Professor at Pennsylvania State University, Dr. Julia Green Bryan. (GP)

A former Guidance Counsellor at The Lodge School in Barbados, now professor at Pennsylvania State University, Dr. Julia Green Bryan, is thrilled that the complement of guidance counsellors here has been increased.

Speaking prior to the start of a workshop being conducted with this grouping at Erdiston Teachers’ Training College, Dr. Bryan said: “Guidance counsellors play an integral role in schools. I am delighted they have added more counsellors in the school and I’m hoping today as I share about building partnerships that they will have a vision of how they could work together to accomplish even more.

Pointing out that counsellors encounter a lot of challenges, she noted that a model developed by her and Manager of College Success Programs, Fairfax County Public Schools, Virginia, Dr. Lynette Henry, which will be presented at the two-day workshop, should aid Barbadian counsellors in figuring out ways in which they could be “more creative in meeting the needs of students”.

Dr. Bryan acknowledged that guidance counselling in the United States was different because the concept had been around longer and the growing pains that Barbados was now going through had already been overcome there.  

Adding that the American School Counsellors Association had developed a national model for counselling, she remarked: “That’s something I dream of for school counsellors in Barbados. That eventually there would be a model that guidance counsellors can really use, so that they are all working together in unison to address the needs, and they would be even more effective in addressing the multiple complex needs that students and parents come with every day.

“I think the role is so important and I’m hoping that more and more resources would be put into counselling in Barbados because the mental health needs, the academic needs, the college and career needs of students are just growing.”

Reflecting on the impact of the COVID-19 pandemic, the US-based professor said it had shown up the extent of challenges children all over were encountering.

“It has shown us just how many challenges kids and families have and even more so how important mental health in school is – not just academic counselling to help kids do better – that’s very important; not just college and career readiness, also very important, but also addressing the mental health needs of our children. And, I think more and more we are recognising we have to figure out a way that there can be enough counsellors, so they can effectively meet more and more of these needs.

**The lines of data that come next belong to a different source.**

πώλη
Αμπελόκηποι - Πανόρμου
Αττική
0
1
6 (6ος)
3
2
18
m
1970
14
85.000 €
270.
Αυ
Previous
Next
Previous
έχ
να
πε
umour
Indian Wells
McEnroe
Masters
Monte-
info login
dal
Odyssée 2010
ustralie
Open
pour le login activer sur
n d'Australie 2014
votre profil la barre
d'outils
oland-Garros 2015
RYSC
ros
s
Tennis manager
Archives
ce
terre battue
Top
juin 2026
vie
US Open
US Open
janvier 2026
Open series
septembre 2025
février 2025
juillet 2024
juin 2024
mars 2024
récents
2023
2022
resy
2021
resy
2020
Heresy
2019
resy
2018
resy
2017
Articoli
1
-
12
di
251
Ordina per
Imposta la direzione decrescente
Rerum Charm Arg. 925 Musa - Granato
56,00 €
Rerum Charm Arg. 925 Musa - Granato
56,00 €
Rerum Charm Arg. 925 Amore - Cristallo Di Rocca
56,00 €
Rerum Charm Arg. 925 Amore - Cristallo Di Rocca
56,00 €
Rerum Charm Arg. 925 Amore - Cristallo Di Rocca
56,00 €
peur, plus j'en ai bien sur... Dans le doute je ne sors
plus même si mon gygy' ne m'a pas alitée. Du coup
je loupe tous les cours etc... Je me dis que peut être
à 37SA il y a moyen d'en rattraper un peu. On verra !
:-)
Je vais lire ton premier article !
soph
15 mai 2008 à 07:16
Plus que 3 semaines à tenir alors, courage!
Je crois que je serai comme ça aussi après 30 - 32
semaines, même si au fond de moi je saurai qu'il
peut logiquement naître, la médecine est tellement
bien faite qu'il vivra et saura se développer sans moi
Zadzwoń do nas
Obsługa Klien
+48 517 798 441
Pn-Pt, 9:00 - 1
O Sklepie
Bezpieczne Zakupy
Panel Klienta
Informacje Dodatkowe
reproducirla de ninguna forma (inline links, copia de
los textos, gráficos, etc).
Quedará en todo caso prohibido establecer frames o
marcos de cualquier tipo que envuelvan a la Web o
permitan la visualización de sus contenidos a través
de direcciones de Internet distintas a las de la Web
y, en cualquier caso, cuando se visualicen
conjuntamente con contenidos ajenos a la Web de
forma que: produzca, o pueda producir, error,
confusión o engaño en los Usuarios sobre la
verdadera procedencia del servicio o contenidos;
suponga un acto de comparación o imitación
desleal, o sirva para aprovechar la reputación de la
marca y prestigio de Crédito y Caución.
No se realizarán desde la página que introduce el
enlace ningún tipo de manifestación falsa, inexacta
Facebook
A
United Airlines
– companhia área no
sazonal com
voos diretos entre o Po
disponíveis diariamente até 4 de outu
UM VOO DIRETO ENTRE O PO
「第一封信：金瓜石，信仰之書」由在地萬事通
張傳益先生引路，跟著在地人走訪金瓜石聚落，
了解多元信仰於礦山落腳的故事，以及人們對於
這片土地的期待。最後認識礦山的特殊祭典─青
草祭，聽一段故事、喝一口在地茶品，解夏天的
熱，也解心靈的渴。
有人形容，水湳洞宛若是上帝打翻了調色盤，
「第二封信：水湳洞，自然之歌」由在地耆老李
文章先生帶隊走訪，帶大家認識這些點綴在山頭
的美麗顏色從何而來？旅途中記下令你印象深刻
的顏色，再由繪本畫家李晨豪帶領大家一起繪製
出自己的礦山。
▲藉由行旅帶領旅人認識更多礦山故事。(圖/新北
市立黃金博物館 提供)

“One or two counsellors alone can’t do it all.  That is why as a counsellor [back then] in Barbados I used partnerships and that’s how I serve kids from everywhere. I realised I needed to connect with psychologists and counsellors, nurses, PAREDOS and all kinds of organisations and child welfare services to meet the needs of students. There is so much that you have to do for kids and I think that counsellors in Barbados are also crying out for their own model … a culturally appropriate model rather than one borrowed from the [United] States or England,” Dr. Green Bryan said.

The workshop, which ends tomorrow, Wednesday, April 6, is entitled Building School-Family-Community Partnerships: Maximising your School Counselling Services and ImpactIt is being conducted by the Barbados Association of Guidance Counsellors.